The Costive Case of Gilman D Gove

The Costive Case of Gilman D Gove

I was entering data on Acting Midshipman Gilman D. Gove for his stay at the US Naval Academy hospital from December eleventh through fourteenth in 1855, and there it was, another term that I needed to look up. Though I had a sense what it might mean from a root word with which I was familiar, I was puzzled as to what medical connotation it might carry. The word was “costiveness.” Its root word “costive” had conveyed a sense to me that something was being held back, as in that someone who was costive, was not speaking, was holding back his opinion.

I was surprised to learn that its first meaning was the medical condition – constipation, and the secondary meanings were what I thought were its first. (And it also shed some new light on my original understanding). The word constipation had been used in every case up to this one, and why the records keeper for the case of Midshipman Gove chose to use the word “costiveness” remains a mystery to me. Perhaps it was a different record keeper than whoever kept the former entries and it was his vocabulary of choice.

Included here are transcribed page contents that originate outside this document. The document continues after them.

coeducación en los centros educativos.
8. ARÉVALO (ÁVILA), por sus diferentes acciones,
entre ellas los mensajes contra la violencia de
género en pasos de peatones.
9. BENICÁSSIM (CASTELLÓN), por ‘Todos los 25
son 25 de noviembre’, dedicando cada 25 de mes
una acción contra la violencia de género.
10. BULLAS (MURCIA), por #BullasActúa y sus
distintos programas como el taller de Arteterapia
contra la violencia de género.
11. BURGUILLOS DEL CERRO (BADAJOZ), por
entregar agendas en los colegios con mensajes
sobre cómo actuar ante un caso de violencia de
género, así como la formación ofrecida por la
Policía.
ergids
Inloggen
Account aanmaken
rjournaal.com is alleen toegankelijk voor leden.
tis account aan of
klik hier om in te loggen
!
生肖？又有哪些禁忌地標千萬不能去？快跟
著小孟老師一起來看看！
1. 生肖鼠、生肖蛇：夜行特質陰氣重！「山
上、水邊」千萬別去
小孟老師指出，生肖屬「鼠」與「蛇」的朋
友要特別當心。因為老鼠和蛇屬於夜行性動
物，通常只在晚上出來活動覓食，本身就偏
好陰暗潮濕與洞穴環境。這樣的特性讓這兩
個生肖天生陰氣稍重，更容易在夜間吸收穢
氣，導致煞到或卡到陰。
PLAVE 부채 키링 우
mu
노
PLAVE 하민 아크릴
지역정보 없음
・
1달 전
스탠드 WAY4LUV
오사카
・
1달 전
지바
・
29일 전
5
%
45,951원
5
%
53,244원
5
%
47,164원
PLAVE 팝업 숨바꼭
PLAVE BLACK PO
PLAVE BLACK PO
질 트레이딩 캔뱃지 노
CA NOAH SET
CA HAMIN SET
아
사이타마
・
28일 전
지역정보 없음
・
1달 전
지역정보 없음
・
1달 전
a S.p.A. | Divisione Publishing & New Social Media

There are some unsettled facts about Gilman. I found a birth record from the state of New Hampshire that states he was born on May 12, 1837 in Kensington (the town in which his grandparents lived and from which there are many Goves). Yet the naval academy records, the 1870 and 1880 Federal censuses, and the government hospitals in which he was a patient, all list Louisiana as his birth state. Indeed, they were transplants to that area from New England. His father, Asa Dearborn Gove had moved the family from his wife’s home in Boston, Massachusetts to New Orleans, Louisiana in 1832. In Boston he had been in the fruit business with his brother Amos. He continued in that line in their new home, trading in fruit around the Caribbean. So, though Louisiana would seem the most likely birthplace for him, Kensington can not be ruled out.

Some time in the 1850s his father moved the family and business to New York, and it is from that state that Gilman was appointed to the Naval Academy in 1852. Gilman graduated from the academy in 1856 and served only two years before resigning in 1858.  I do not know the reason for his resignation. His father passed away in 1860, so he might have resigned to help an ailing parent. Asa had sold the business in New York and bought a farm in Windsor, Illinois. Gilman’s name does appear on the 1860 probate papers as administrator.

With the coming of the Civil War, Gilman entered the navy once again. He traveled to the nearby town of Neoga, Illinois in March 1862 and enlisted in the volunteer navy. He served as an Acting Ensign in the Mississippi Squadron, on at least two gunboats, the USS Black-Hawk and the USS Benton. He was serving on the later when he again resigned in February 1863. Again I do not know the reason for the resignation.

He most likely returned to Illinois. The IRS records for 1865 list him with his brother Howard in Charleston, Illinois, which put them close to their mother in Windsor. The 1870 census places their mother in Kansas City, Missouri, living with her daughter’s family.  The boys are also listed in this residence and working as clerks for their brother-in-law. Their sister’s husband, William Beecher Stone owned an agricultural warehouse which dealt in farm implements. The next census (1880) indicates that Gilman and Howard followed  Mr. Stone to Galena, Kansas. A huge lead strike was discovered in Galena in 1877, setting off a rush, and Stone got in on the ground floor. Gilman is listed as a clerk in the district court, and living with Howard’s family. Howard was working in Stone’s lead mining company, and within a few years Gilman was also.

In December 1891, Gilman was diagnosed with nervous prostration, and admitted to the Government hospital in Leavenworth Kansas on 5/5/1892. He was discharged after a four year stay, but only to be transferred to the Government Insane Asylum in D. C., where he died two months later; the cause – general paralysis and insane with dementia. Was lead responsible? Another unanswered question.

So, this is my summation of the life of Gilman D. Gove, full of facts and connections but with some dangling questions, big and small. Nowhere in all these records did I find his middle name recorded. Two family names are possible candidates: Dearborn (his father’s middle name) or Donnell (his mother’s middle name).

As they say, “The answer is out there.” Somewhere in the costive universe there are answers to all these little questions about Gilman D. Gove.